About Dyslexia Blog

About Dyslexia Blog

Testing Your Child for Dyslexia

Parents of children with dyslexia know the road to a diagnosis can be a long one. This process can extend well into a student’s academic career. Many parents have expressed that the process of diagnosing dyslexia is sometimes challenging. They have watched their bright and creative children excel in areas like art, music, and sports only to struggle in the areas that require any significant amount of reading. Those children become frustrated with their inability to understand the work that their peers are grasping. As a result, these children feel inadequate, develop poor self-esteem and often disengage from the learning experience altogether.

Documenting Your Child's Behavior

If you think that your child is dyslexic, you should begin monitoring and documenting your child’s behavior. This documentation may help provide proof that will validate your intuition, motivate you to seek professional help, and move the diagnosis along more quickly.

Collect writing samples and report cards. Maintain notes on exams, tutoring, or other related assessments. Pay close attention to the areas in which your child succeeds as well as struggles. Dyslexia is not about attention or intelligence, so it is important to differentiate your child’s abilities.  

Often, educators will want to rule out vision and hearing problems first.
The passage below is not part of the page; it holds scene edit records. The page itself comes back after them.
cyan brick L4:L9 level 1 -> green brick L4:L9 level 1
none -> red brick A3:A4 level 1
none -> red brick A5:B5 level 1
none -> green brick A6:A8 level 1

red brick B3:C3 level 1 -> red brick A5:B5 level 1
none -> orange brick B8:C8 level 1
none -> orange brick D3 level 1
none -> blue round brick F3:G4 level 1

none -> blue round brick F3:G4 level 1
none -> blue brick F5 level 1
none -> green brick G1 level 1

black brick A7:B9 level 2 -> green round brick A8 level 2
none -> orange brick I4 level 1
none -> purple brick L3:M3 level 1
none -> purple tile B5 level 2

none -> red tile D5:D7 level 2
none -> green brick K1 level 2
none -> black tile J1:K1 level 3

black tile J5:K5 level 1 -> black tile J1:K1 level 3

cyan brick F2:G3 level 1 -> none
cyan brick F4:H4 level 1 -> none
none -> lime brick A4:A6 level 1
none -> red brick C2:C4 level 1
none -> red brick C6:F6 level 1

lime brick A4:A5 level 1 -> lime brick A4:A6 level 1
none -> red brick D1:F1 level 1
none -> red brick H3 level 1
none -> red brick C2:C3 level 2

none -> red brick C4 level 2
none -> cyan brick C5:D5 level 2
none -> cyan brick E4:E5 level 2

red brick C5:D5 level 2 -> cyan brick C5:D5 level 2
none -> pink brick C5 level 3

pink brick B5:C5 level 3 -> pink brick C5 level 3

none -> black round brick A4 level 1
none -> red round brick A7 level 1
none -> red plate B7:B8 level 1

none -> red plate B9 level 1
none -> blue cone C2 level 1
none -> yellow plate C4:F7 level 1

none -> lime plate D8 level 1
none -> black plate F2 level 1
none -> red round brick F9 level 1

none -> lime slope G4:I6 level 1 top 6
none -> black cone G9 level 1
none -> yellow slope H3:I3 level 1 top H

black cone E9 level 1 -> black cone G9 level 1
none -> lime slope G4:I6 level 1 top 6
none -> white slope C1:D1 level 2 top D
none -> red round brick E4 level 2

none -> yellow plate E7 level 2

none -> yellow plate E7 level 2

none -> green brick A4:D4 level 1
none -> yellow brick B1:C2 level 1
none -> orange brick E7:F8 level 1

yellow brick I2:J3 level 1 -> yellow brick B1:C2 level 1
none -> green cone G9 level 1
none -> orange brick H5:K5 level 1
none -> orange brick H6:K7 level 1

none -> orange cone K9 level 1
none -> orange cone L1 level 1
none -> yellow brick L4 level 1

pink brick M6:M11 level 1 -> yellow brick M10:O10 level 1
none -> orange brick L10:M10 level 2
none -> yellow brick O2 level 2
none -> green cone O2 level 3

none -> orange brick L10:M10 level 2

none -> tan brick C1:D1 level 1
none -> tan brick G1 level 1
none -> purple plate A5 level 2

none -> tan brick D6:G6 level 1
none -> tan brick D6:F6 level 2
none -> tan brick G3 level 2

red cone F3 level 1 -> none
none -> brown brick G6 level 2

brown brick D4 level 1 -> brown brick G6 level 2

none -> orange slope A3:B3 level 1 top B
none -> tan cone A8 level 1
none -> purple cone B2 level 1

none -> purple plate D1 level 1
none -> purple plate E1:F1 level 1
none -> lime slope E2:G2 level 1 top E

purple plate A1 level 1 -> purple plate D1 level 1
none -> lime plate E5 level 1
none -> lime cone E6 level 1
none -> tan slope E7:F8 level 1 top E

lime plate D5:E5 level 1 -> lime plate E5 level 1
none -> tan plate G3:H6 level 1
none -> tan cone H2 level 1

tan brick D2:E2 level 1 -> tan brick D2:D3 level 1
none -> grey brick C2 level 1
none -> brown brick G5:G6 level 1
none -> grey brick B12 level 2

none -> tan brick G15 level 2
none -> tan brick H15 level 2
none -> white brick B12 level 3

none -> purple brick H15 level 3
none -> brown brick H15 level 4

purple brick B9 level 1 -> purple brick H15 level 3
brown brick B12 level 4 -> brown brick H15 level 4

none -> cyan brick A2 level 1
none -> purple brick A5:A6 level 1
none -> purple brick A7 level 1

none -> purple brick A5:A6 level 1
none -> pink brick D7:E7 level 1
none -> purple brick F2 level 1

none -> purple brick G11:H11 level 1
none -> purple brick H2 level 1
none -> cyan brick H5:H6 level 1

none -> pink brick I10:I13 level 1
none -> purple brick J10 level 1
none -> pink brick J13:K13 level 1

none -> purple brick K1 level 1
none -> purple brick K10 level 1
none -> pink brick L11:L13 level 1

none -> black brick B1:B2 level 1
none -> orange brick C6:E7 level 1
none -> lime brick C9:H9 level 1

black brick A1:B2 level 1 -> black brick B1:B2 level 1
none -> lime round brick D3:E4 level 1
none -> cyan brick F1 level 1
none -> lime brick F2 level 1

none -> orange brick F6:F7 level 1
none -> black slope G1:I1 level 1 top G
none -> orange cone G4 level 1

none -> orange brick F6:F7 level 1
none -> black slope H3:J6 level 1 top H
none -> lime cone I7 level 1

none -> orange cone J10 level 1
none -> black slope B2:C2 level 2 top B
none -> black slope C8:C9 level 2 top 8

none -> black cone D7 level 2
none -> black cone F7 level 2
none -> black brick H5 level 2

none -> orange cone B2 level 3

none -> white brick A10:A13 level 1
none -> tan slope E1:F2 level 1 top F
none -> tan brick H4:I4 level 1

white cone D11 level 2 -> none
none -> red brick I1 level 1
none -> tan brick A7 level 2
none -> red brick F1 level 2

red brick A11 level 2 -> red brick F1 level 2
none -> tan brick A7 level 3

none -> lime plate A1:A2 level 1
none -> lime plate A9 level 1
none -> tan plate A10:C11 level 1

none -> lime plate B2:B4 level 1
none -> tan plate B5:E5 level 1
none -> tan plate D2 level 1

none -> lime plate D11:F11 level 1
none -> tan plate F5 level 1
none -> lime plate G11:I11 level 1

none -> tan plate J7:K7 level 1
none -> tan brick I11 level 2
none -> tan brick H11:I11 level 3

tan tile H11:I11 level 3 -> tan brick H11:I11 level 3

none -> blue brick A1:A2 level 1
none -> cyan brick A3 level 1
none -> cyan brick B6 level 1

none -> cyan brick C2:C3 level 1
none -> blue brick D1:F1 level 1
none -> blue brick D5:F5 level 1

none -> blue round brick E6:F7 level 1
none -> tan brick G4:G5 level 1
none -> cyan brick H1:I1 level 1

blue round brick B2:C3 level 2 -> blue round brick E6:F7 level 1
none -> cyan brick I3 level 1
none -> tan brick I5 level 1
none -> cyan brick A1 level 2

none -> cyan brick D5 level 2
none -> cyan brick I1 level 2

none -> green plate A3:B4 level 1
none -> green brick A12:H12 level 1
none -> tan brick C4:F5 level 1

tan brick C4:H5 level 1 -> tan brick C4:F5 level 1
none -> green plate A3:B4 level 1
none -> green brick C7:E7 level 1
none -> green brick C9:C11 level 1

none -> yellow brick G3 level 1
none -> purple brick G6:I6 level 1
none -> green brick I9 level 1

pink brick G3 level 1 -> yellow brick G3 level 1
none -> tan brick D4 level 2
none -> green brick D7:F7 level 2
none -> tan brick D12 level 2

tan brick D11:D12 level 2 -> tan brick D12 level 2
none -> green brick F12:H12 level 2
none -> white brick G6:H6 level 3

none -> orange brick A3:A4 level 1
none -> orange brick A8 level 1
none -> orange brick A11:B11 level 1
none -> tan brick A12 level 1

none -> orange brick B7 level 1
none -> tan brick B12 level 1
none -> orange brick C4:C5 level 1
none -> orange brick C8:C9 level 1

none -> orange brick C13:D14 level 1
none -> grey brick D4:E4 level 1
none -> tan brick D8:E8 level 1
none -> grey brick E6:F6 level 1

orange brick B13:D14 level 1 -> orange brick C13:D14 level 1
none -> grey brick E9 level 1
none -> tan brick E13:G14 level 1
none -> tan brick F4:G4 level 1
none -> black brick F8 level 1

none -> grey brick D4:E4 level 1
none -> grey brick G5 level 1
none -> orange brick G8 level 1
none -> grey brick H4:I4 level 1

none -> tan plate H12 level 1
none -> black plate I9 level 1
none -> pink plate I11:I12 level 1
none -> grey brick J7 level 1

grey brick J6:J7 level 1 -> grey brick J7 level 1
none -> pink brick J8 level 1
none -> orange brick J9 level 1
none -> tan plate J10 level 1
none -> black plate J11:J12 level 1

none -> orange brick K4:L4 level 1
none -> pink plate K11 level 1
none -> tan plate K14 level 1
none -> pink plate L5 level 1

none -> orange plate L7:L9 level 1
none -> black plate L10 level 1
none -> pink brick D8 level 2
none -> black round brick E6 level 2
Keep records of the results of any visual and auditory tests that your child has undergone.

Consulting a Professional

While parents are urged to begin documentation as soon as they suspect any learning or reading disability, they should not delay in seeking consultation from a trained professional. Start by having a conversation with your child’s teacher and school guidance counselor. Additionally, you may want to reach out to a pediatrician, psychiatrist, or another appropriate health expert as you may experience resistance from any one of those avenues.

Testing for Dyslexia

Dyslexia is a brain-based learning condition that affects a person’s ability to decode the written word. This impairment results in an inability to learn how to effectively and efficiently spell, read, and/or write by way of traditional education. To thoroughly assess whether a child is dyslexic, he or she must undergo a series of tests. Assessment topics include, but are not limited to, phonological processing and awareness, linguistic behaviors, language fundamentals skills, auditory comprehension and processing skills, comprehension of the spoken language, and/or intelligence.

Although the tests are thorough and cover many aspects, the tests have been designed for children, so many of them are in game format and are unintimidating. The best thing you can do for your child is explain what they can expect. Prepare them for the testing environment, the people they will meet, and the reason for the testing. Make them feel comfortable and reinforce that they are not taking a test that is measured by right and wrong—they cannot fail. Make sure they get a good night’s sleep and have a good breakfast.

Be Your Child's Biggest Advocate

Being diagnosed with dyslexia can be hard to accept at first, but it can also provide relief. It’s vital to remember that you are your child’s biggest advocate, and you may need to be more aggressive than you expect. Diagnosis gives both the parent and the child an answer and a direction. It is then that the parents can finally provide their child with the right tools for succeeding with their particular learning style.